#### Short exercise:
Copy every line of the rows that follow word for word, leaving out the pictures.
[Dataset excerpts start]
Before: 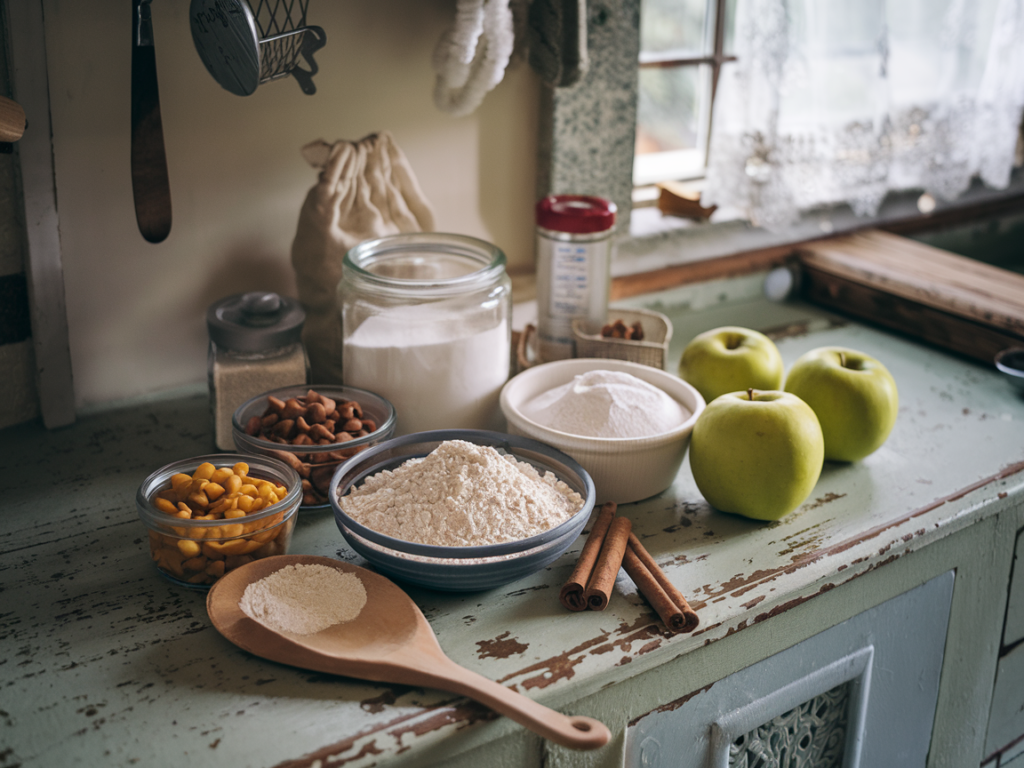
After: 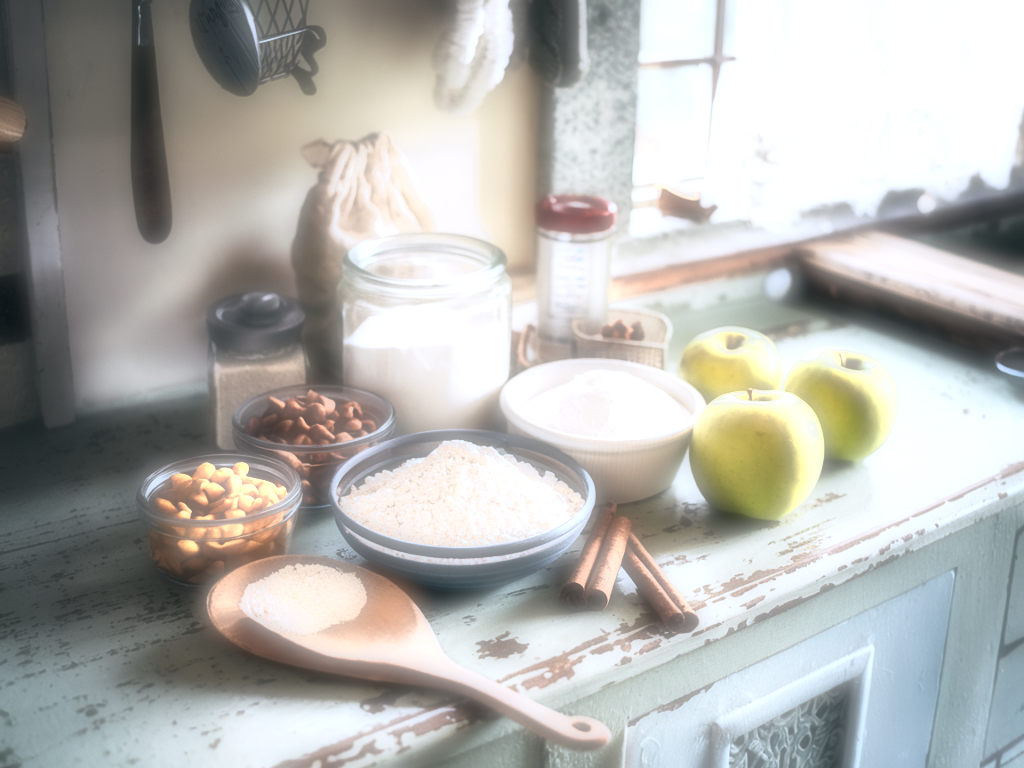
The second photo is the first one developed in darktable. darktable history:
exposure: exposure 0.785 EV, compensate highlight preservation false
white balance: red 0.931, blue 1.11
base curve: curves: ch0 [(0, 0) (0.005, 0.002) (0.193, 0.295) (0.399, 0.664) (0.75, 0.928) (1, 1)]
soften: on, module defaults
color zones: curves: ch0 [(0.018, 0.548) (0.224, 0.64) (0.425, 0.447) (0.675, 0.575) (0.732, 0.579)]; ch1 [(0.066, 0.487) (0.25, 0.5) (0.404, 0.43) (0.75, 0.421) (0.956, 0.421)]; ch2 [(0.044, 0.561) (0.215, 0.465) (0.399, 0.544) (0.465, 0.548) (0.614, 0.447) (0.724, 0.43) (0.882, 0.623) (0.956, 0.632)]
[Dataset excerpts end]
#### Result of this exercise:
Before: 
After: 
The second photo is the first one developed in darktable. darktable history:
exposure: exposure 0.785 EV, compensate highlight preservation false
white balance: red 0.931, blue 1.11
base curve: curves: ch0 [(0, 0) (0.005, 0.002) (0.193, 0.295) (0.399, 0.664) (0.75, 0.928) (1, 1)]
soften: on, module defaults
color zones: curves: ch0 [(0.018, 0.548) (0.224, 0.64) (0.425, 0.447) (0.675, 0.575) (0.732, 0.579)]; ch1 [(0.066, 0.487) (0.25, 0.5) (0.404, 0.43) (0.75, 0.421) (0.956, 0.421)]; ch2 [(0.044, 0.561) (0.215, 0.465) (0.399, 0.544) (0.465, 0.548) (0.614, 0.447) (0.724, 0.43) (0.882, 0.623) (0.956, 0.632)]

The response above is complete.